It doesn’t show. The new Electronic album, Raise The Pressure, is a finely-polished, well-balanced pop album, which, despite both Marr and Sumner’s claims to the contrary, has clear referance points to their work with The Smiths and New Order, particularly the latter. Their obvious desire to break from their musical pasts is wholly understandable, yet their inability to do so is not altogether a cause for concern. Raise The Pressure may bear some of the hallmarks of their ‘80s incarnations, but it sounds well-placed for the current pop climate, with its sparkling combination of guitar-pop and electronic house-inflected dance. Two years in the making, it is quite obviously a record constructed by perfectionists.
“All Bernard and I have cared about over the last few years is Electronic and our families, and the balance has shifted towards Electronic,” explains Marr. “That’s been our life. The two of us expect a lot of ourselves and we just cut out the outside world while we were making the album.”
“Ian Curtis turned me on to Kraftwerk in 1977 and when he did I thought it was the most fantastic thing I’d ever heard.” Bernard Sumner
Recorded in a studio in Johnny Marr’s old house — he moved his family into a new house because “it was easier to move my family out than to move Electronic. It just really suited us” — Marr explains that “we kind of designed the record.” Part of that design involved bringing ex-Kraftwerk stalwart Karl Bartos into the creative equation. He co-wrote some of the tracks and assisted with production. For Sumner, working with Bartos was another direct link to his musical past, taking him back nearly 20 years. “Ian Curtis turned me on to Kraftwerk and when he did I thought it was the most fantastic thing I’d ever heard. You’ve got to remember it was 1977 and everything was punk. Ian played me Trans Europe Express, which was like the total opposite, black and white.”
On the few occasions when Marr and Sumner emerged from the self-imposed isolation of their home-studio, they took Bartos on visits to ‘Flesh’ at the Haçienda, the pinnacle of gay clubbing in Manchester — “Which was interesting,” smiles Marr. All part of the Electronic masterplan, a plan which saw them whittle down 40 pieces of music to 16 songs, 13 of which appear on the new LP. The managing director of their label Parlophone claimed recently: “They don’t need our help to make an album, although we had to put a marker down otherwise they might have gone on forever refining it.” Fair comment?
“That’s bullshit that,” smirks Sumner. “No-one put down any markers.” “What, someone from the record company said that?” laughs Marr incredulously. “Neither of us have ever dealt with A&R people in our lives,” asserts Sumner.

SUPPLIED DATA:
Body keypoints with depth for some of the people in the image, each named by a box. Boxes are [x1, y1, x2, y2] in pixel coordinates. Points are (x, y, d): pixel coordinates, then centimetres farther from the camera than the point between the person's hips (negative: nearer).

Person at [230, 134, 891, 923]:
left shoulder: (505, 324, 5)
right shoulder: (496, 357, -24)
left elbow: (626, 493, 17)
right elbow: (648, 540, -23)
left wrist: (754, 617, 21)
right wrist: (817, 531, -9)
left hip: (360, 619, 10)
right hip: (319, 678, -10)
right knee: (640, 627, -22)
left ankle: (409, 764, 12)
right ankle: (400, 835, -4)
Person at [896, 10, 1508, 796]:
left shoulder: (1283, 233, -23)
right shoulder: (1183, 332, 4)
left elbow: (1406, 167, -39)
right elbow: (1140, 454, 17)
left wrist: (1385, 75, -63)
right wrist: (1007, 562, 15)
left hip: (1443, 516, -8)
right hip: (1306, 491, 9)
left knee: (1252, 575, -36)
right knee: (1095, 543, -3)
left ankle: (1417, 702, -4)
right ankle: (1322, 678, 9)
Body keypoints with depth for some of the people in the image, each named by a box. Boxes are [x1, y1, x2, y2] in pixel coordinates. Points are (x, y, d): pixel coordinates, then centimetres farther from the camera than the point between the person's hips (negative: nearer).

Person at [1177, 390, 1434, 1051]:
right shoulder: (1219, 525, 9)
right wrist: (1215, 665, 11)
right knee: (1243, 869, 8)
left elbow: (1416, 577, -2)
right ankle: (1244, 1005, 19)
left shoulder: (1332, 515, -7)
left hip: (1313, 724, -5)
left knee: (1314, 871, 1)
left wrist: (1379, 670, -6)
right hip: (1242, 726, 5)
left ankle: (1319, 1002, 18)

WHAT NEEDS TO BE DONE: Write the next part of the article on Electronic's album Raise The Pressure, starting after Sumner's remark that neither of them has ever dealt with A&R people.

SOLVED EXERCISE:
The pair say they have total freedom to get on with making records as and when they want. And despite moving from the fiercely Mancunian and fiercely independent Factory for their first album to the London-based major Parlophone (part of EMI) for their second, nothing much has changed. “For us the situation is no different than when we were on Factory,” says Sumner. “During the whole two years we never saw anyone from Parlophone. In fact, I don’t think we’re actually signed to any record label. We’re signed to our production company which then licences product to Parlophone.”
“‘We finance everything ourselves because we want to keep control of everything,” adds Marr. “We take care of the sleeves, we just deliver the whole thing to Parlophone and they sell it.”
This desire to maintain their independence is closely guarded, and is reflected in their continued strong links to Manchester, despite both having good reason to have broken their connections with the city. Originally from Ardwick, Marr saw his childhood haunts demolished to make way for new developments when his family was shipped off to Wythenshawe. Sumner’s Salford childhood was disrupted in a similar way, and the dislocation felt following the flattening of the terraced street he grew up in still surfaces today, the song ‘Second Nature’ on the new LP being an autobiographical appraisal of that early experience.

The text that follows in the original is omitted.